According to AIDSMap, following the transplant, the patient — later identified only as Romuald — experienced graft-versus-host disease (a condition in which a transplant recipient’s body is attacked by the donor’s immune cells, which recognize the recipient’s tissues as foreign). He was then treated with ruxolitinib, a medication that has been shown to reduce patients’ HIV reservoir (long-living, resting immune cells that harbor latent HIV DNA).

“The Next Berlin Patient”

A seventh patient, who has not publicly identified themself, was reported in 2024. As Healio noted at the time, this case of the then-60-year-old German man brought another twist in the search for a cure.

Every other patient cured of HIV, besides the Geneva Patient, received a stem cell transplant from a donor with two copies of the CCR5-delta-32 mutation — that is, both their parents had the mutation.
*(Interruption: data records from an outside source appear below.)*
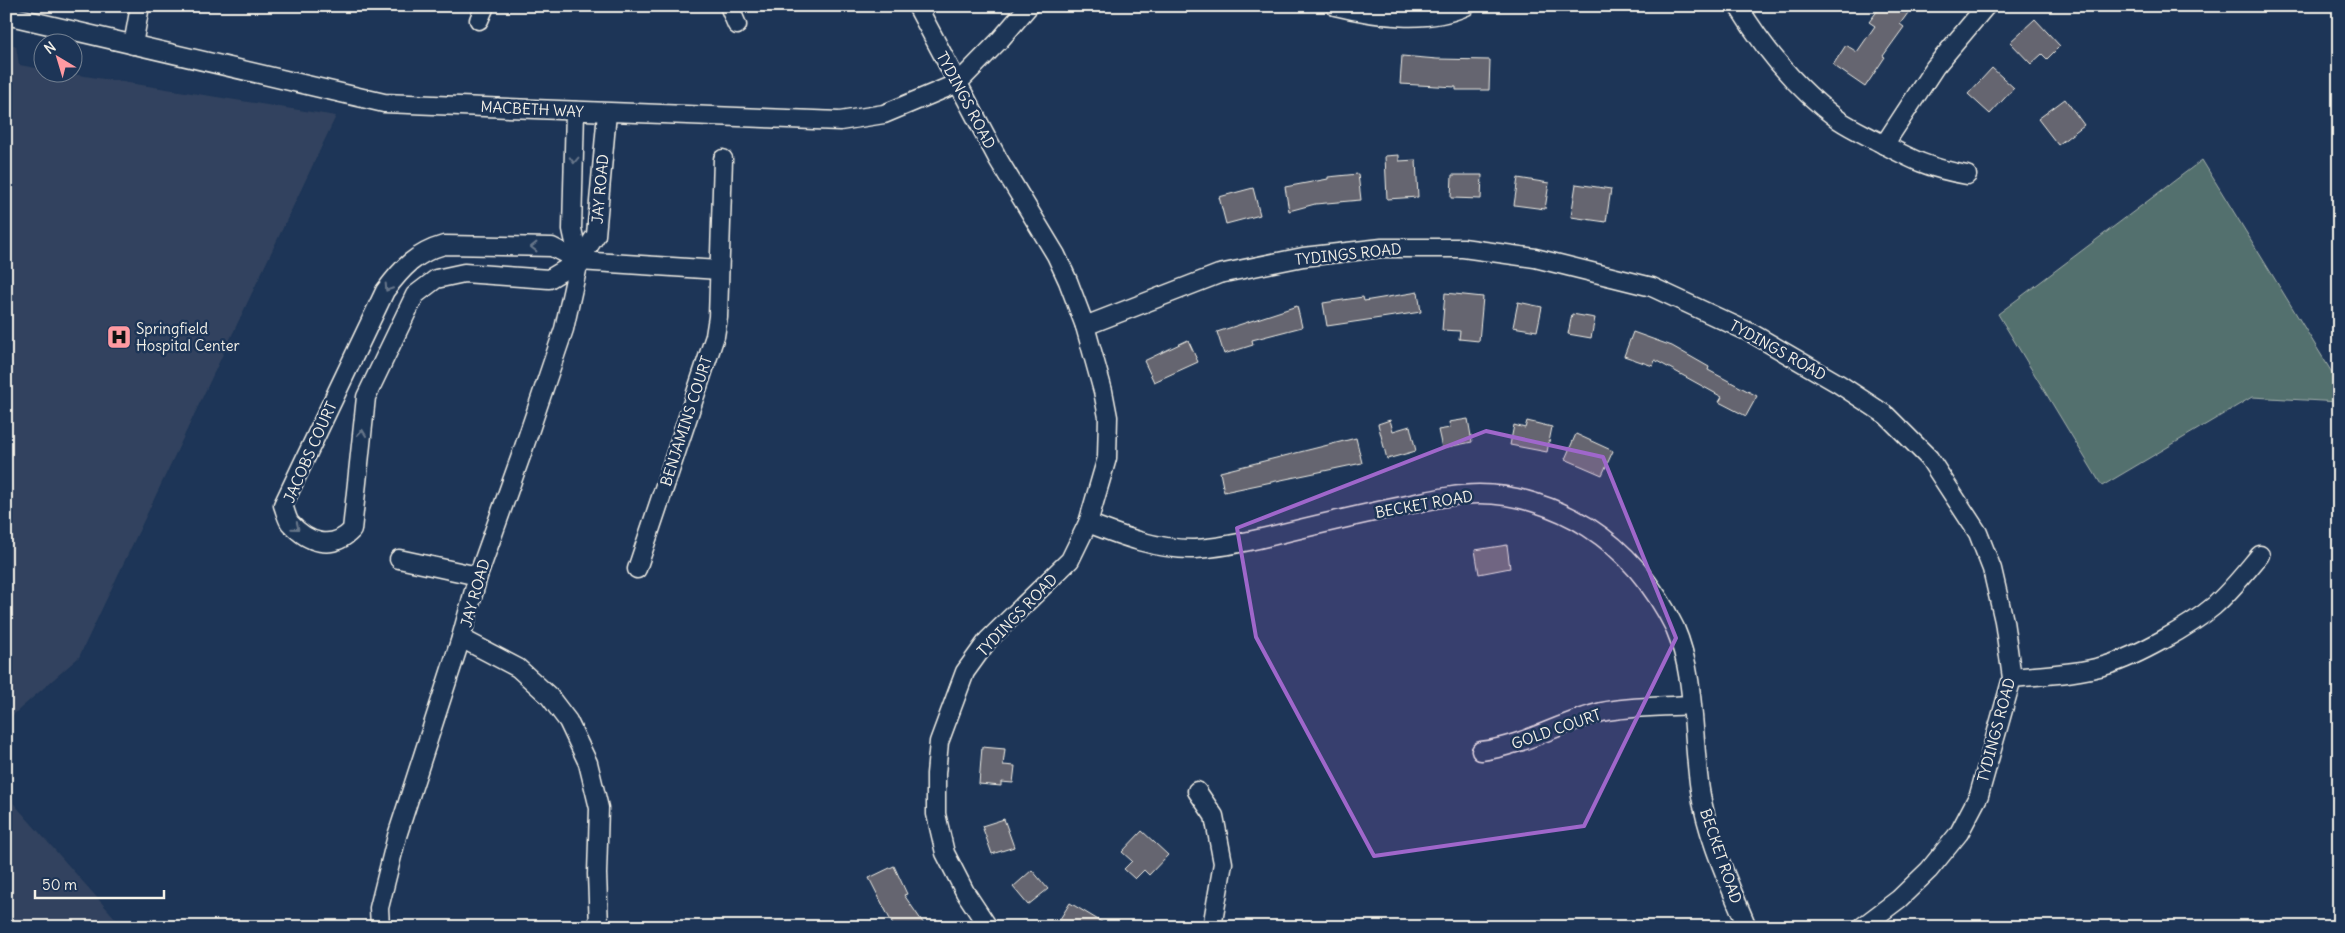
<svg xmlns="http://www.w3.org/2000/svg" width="2345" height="933" viewBox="0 0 2345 933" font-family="Delius,sans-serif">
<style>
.built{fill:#33435e}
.green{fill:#53706e;stroke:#a4b0ab}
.building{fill:#65656f;stroke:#f4f1e8}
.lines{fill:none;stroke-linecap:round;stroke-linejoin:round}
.minor-casing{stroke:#f4f1e8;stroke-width:21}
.minor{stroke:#1d3557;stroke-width:18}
.oneway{stroke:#68778a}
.marked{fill:#9f67cb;fill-opacity:0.2;stroke:#9f67cb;stroke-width:4;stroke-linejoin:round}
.labels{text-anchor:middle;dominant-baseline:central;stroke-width:5;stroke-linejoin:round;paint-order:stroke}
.street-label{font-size:15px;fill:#f4f1e8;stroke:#1d3557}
.poi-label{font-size:15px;fill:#f4f1e8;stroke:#1d3557;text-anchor:start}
</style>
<rect width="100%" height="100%" fill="#1d3557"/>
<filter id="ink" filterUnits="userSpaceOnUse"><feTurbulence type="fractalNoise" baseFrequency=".02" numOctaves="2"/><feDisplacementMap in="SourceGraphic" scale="10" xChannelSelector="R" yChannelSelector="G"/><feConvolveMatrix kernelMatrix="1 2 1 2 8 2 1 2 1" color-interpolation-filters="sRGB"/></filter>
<g filter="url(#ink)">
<g class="built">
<path d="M6,45L16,46L19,65L42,69V72L66,73L336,116L79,657L6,721Z"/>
<path d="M6,795L123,927H6Z"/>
</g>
<path class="green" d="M2202,160L2339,384V402L2252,397L2102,486L1998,314Z"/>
<g class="building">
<path d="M1881,6H1913L1900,24L1904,27L1883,56L1885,57L1865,87L1833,65L1846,45L1857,52L1875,26L1869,22Z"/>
<path d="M2035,19L2060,46L2047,59L2042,54L2031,64L2010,42Z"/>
<path d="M1402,56L1437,59L1490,60L1489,90H1456V87L1400,84Z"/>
<path d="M1992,68L2014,88L1990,114L1968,94Z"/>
<path d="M2065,99L2084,125L2058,145L2038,119Z"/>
<path d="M1399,155V161L1416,160L1418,197L1387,199L1385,156Z"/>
<path d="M1358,174L1361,200L1315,204L1289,211L1285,187L1328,179V177Z"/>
<path d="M1452,175H1482L1481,199L1451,198Z"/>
<path d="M1518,178L1549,183L1545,209L1514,205Z"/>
<path d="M1576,184L1611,189L1606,222L1571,217Z"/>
<path d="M1253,188L1260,215L1226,224L1219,197Z"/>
<path d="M1418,292L1421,312L1327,326L1323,303L1363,297L1364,301Z"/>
<path d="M1445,293L1483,297L1479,341L1459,339L1460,331L1442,330Z"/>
<path d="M1518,302L1542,307L1537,331L1513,327Z"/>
<path d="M1297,306L1302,327L1252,340L1253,345L1224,354L1217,332Z"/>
<path d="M1572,314L1595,318L1591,338L1568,334Z"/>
<path d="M1633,332L1672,346L1709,367L1708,370L1757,396L1746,416L1719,402L1722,397L1655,360L1653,366L1624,356Z"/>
<path d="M1188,340L1198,362L1154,382L1144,361Z"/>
<path d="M1468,419L1472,442L1442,448L1438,430L1450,428L1449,422Z"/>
<path d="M1390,420L1393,431L1410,426L1416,451L1387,459L1378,424Z"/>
<path d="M1527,421L1552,427L1547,452L1510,445L1514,425L1525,428Z"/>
<path d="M1576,434L1613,451L1602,475L1565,459Z"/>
<path d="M1356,438L1362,463L1224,492L1220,472Z"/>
<path d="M1507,545L1510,568L1479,574L1475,550Z"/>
<path d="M982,747L1005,749L1003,765L1015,766L1013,783L1001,782V786L979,784Z"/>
<path d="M1004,819L1014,847L992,854L982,826Z"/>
<path d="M1142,831L1168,855L1149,875L1144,870L1135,879L1124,869L1132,861L1122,852Z"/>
<path d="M894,866L907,894L904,895L926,927H894L869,878Z"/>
<path d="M1032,870L1048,889L1028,905L1013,887Z"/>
<path d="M1070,903L1110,927H1055Z"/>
</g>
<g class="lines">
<defs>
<g id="minor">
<path d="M729,6L737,25"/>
<path d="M917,6L998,159L1056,255L1068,281L1085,326L1103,391L1108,417L1107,458L1088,523L1070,560L988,640L965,672L939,742L936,774V814L945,853L965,892L988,927"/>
<path d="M1335,6C1376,16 1427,24 1466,6"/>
<path d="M1738,6C1764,49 1798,90 1839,120C1851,128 1866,135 1879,142C1913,160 1928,168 1967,175"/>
<path d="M6,15L384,103L840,121L884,114L958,83L999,41L1029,6"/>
<path d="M479,20L485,6"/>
<path d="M133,45L140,6"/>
<path d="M575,111L572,229L579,261"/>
<path d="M1884,145L1935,67L1986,6"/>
<path d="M579,261L549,279L464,273L436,279L415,295L366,397L352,530C332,551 308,543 290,523C287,519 285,510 283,505L385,291C402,268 416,253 444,245L552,247L579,261L719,270"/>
<path d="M1085,326L1219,274L1303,257L1382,248H1463L1535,258L1652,287L1753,334L1839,384L1886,415L1929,458L1978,533L1992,569L2004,621L2012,678L1979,795L1959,833L1929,870L1899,899L1862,927"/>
<path d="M1088,523C1121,536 1158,550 1195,549C1220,548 1246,542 1271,536C1316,525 1362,514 1407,505C1431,500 1455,494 1479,494C1517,494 1556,507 1588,527C1627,552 1655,587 1675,628C1696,676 1692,739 1700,790C1707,837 1729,883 1747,927"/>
<path d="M399,559L478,576"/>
<path d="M637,569L715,336L718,317L723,159"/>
<path d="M461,638L518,668L549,696L568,721L588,763L599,808L597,874L599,927"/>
<path d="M2012,678C2043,675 2077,674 2107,665C2137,656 2189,627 2214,606C2231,591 2245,573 2260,555"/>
<path d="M1481,751C1523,746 1561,722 1602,712C1631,706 1662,707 1691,705"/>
<path d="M1197,791L1214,816L1223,863L1212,927"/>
<path d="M380,927L379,908L397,836L461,638L478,576L522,453L564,329L579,261L596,235L607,113"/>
</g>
</defs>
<use href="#minor" class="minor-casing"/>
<use href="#minor" class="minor"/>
</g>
<defs><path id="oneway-chevron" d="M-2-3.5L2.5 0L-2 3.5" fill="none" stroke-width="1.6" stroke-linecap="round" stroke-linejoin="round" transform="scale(1.25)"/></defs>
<g class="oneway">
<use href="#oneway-chevron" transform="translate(574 160) rotate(92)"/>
<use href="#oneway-chevron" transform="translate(534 247) rotate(-180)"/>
<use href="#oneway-chevron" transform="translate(388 288) rotate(123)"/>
<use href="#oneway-chevron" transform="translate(362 433) rotate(-84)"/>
<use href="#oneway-chevron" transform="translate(296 527) rotate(39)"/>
</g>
</g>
<path class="marked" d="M1486,431L1603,457L1676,638L1584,826L1374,856L1256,637L1237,528Z"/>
<defs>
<symbol id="hospital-square" viewBox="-11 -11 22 22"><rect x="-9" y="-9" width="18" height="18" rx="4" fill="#ff9aa2" stroke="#1d3557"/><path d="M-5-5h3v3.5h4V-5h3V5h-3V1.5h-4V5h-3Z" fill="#111"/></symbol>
</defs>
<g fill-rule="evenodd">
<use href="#hospital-square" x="105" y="323" width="28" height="28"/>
</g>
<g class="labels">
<g class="street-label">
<text transform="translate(966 100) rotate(62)">TYDINGS ROAD</text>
<text transform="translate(532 109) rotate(3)">MACBETH WAY</text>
<text transform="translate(600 189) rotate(-85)">JAY ROAD</text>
<text transform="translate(1348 254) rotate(-6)">TYDINGS ROAD</text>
<text transform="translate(1778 350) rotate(29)">TYDINGS ROAD</text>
<text transform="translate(686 421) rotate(-72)">BENJAMINS COURT</text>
<text transform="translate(310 452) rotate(-66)">JACOBS COURT</text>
<text transform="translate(1424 504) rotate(-10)">BECKET ROAD</text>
<text transform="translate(475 593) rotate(-74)">JAY ROAD</text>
<text transform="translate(1017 615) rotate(-46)">TYDINGS ROAD</text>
<text transform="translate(1556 729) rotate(-19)">GOLD COURT</text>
<text transform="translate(1996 730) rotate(-75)">TYDINGS ROAD</text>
<text transform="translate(1721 856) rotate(71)">BECKET ROAD</text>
</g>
<g class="poi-label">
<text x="136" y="328">Springfield<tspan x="136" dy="17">Hospital Center</tspan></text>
</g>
</g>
<rect width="2345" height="933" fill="none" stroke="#1d3557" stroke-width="25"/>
<rect x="12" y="12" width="2320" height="908" fill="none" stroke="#f4f1e8" stroke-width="2" filter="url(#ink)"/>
<g transform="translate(58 58) rotate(322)"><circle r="24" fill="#1d3557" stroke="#738091"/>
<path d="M0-4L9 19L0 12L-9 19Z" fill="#ff9aa2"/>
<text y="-8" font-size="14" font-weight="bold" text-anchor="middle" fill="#f4f1e8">N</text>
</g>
<path d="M35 890v8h129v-8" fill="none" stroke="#f4f1e8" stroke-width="2.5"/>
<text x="42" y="890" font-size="15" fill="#f4f1e8" stroke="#1d3557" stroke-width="4" paint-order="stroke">50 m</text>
</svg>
“The Next Berlin Patient” as Dr. Christian Gaebler and his team have referred to the man, received stem cells from a donor with only one copy. However, the patient himself had a single copy of CCR5-delta-32, which Gaebler has said may account for his ability to remain HIV-free since stopping ART in 2018.

The Eighth and Ninth Patients

The nighttime skyline of Oslo, Norway
The nighttime skyline of Oslo, Norway | Shutterstock

Last March, physicians in Chicago and Oslo reported two more cases in which patients had been cured of HIV. Both received stem cell transplants from donors with CCR5-delta-32, but each is unique in their own way.

The patient described by Dr. Paul Rubinstein of the University of Illinois at Chicago is the first to see a recurrence of HIV after stopping ART post-transplant, but who was able to achieve sustained remission after going back on treatment for a two-year period.

The “Oslo Patient,” meanwhile, is the first to experience remission following a transplant from a sibling. Notably, the Oslo Patient did not inherit the CCR5-delta-32 mutation, but his brother, who was his donor, did, according to Healio.